Sunday, January 26, 2014

Can the glenoid be reamed after a biological resurfacing? Hemicap. Copeland. Ream and Run.

This email came in yesterday: "I had a hemiarthroplasty of my shoulder last February with a hemicap and the glenoid was biological resurfaced. Unfortunately my shoulder, at times, is still in significant amount of pain and stiff. My questions are: Is it possible to have the glenoid reamed after a biological resurfacing? Also, can the procedure be done with a hemicap or does the humeral head have to have a spherical resurfacing like a copeland?"

First, a few illustrations to clarify the situation. 

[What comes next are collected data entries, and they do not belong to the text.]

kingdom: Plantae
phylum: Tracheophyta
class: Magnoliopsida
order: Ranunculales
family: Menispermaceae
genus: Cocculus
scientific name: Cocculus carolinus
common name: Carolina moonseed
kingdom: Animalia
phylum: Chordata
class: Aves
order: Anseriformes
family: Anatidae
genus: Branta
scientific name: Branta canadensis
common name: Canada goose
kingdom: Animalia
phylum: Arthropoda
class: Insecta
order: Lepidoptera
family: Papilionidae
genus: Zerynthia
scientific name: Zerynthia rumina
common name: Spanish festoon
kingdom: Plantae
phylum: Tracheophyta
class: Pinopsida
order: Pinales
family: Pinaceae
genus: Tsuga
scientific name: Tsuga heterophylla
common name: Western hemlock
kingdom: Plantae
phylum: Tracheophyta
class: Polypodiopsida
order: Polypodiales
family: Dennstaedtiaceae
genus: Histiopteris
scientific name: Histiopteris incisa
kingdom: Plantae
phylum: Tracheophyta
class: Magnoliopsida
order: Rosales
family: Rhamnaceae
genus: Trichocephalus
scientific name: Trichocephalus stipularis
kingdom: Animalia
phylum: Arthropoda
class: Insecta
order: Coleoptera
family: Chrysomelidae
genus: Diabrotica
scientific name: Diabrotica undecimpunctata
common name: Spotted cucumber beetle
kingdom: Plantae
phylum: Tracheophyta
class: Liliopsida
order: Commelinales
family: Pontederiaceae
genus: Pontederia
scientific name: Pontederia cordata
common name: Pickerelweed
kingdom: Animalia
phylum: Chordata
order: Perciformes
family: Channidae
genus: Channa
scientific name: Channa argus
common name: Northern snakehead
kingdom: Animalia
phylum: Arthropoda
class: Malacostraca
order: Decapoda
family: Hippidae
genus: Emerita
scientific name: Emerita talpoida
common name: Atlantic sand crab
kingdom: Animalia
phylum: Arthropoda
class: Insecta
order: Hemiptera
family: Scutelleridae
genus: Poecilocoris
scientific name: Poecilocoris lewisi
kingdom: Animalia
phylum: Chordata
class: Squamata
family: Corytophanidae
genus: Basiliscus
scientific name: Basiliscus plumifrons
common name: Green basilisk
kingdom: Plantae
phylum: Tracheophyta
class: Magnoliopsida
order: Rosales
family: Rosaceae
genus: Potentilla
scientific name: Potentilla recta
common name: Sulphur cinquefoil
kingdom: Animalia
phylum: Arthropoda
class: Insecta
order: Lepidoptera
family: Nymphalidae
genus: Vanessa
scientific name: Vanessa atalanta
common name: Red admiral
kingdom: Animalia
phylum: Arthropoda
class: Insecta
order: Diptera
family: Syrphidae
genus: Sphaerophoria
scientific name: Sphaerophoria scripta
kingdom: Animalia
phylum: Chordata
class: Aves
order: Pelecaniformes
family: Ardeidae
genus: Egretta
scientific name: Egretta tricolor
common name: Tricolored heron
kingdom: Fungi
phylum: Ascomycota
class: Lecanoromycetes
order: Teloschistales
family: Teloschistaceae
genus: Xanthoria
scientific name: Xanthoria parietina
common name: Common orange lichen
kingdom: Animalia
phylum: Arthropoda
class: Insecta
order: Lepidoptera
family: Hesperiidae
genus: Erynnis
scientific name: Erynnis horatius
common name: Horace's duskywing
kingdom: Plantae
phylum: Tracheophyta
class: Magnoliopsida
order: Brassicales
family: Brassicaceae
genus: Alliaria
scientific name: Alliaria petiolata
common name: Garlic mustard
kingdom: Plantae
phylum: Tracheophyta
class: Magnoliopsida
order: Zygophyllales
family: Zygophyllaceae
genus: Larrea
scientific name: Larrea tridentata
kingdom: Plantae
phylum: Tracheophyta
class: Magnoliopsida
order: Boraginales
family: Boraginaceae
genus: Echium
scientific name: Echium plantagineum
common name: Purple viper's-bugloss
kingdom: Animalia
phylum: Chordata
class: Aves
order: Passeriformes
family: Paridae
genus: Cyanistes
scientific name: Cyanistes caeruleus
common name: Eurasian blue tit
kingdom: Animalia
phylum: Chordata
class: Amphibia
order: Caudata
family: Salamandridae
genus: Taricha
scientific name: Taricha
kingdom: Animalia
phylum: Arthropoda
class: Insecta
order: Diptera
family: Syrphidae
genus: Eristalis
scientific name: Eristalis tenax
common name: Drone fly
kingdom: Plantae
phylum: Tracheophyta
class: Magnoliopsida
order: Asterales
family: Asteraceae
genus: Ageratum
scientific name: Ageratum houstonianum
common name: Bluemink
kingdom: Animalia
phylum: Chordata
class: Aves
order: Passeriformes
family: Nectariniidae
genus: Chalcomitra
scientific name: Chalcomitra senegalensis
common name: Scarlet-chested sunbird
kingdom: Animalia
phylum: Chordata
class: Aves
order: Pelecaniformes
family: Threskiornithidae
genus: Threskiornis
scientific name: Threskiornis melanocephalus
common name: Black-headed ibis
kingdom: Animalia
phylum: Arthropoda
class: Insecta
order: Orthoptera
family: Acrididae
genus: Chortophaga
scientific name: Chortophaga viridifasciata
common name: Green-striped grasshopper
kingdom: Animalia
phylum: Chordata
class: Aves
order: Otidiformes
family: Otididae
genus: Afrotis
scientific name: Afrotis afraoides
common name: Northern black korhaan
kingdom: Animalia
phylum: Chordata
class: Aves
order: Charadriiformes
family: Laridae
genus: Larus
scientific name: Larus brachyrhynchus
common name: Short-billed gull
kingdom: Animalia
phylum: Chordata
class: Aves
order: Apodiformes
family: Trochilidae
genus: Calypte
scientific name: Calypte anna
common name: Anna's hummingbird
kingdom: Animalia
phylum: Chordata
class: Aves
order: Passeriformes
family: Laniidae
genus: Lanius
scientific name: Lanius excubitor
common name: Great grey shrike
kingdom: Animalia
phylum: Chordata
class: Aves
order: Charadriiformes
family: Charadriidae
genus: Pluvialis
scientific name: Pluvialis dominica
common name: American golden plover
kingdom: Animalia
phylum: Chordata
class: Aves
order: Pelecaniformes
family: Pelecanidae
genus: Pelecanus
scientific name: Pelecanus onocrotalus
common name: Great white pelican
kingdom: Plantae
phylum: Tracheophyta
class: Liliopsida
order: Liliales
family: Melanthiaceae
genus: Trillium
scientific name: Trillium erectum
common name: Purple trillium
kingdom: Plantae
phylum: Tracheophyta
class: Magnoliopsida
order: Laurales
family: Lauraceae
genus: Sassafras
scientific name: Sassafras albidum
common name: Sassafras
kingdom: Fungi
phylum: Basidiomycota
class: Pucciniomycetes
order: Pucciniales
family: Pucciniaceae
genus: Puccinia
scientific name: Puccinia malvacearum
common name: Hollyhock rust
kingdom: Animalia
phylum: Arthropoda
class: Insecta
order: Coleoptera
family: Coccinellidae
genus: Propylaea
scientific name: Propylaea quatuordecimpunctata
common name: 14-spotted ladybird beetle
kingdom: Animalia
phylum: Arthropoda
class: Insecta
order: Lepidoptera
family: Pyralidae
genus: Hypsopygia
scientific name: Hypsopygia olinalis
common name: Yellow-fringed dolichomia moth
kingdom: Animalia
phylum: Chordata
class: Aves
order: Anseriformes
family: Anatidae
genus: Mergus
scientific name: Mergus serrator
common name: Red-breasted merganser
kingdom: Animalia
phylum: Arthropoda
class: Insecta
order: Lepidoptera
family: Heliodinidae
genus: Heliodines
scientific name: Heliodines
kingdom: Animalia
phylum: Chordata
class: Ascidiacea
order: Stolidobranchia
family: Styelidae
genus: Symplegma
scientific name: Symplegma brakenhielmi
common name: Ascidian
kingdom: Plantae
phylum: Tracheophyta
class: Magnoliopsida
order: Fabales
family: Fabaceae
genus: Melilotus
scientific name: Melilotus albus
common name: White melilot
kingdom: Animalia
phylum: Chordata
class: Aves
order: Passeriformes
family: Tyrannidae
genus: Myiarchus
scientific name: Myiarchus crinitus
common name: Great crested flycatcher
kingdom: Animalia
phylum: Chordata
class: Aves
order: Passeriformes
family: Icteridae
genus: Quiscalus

Here is an x-ray of a hemicap from the manufacturer's brochure. Note that only part of the humeral joint surface is covered, in this illustration the joint space is not congruent, and the inferior humeral osteophyte appears to be contacting the inferior glenoid.

Here is an x-ray after a ream and run procedure, in which the glenoid has been reamed to match the curvature of the new humeral head which is fixed without cement in the shaft of the humerus. The only bone that is removed in this procedure is that of the arthritic humeral head. The bone removed is used to help achieve a tight fit of the stem in the humeral shaft. Note the dark space between the humeral head and the glenoid where a new soft tissue layer has regenerated.

In answer to the question posed in the email, yes we have been able to ream the glenoid in cases of failed resurfacing. In these cases we routinely obtain cultures in that there seems to be a rather high rate of culture positivity for Propionibacterium in failed arthroplasties. In fact, here is a post of such a case after a Copeland arthroplasty.

In the ream and run procedure, we use a stemmed humeral component as shown in the x-ray above because it gives maximal security of fixation and maximal flexibility of head size, curvature, and position.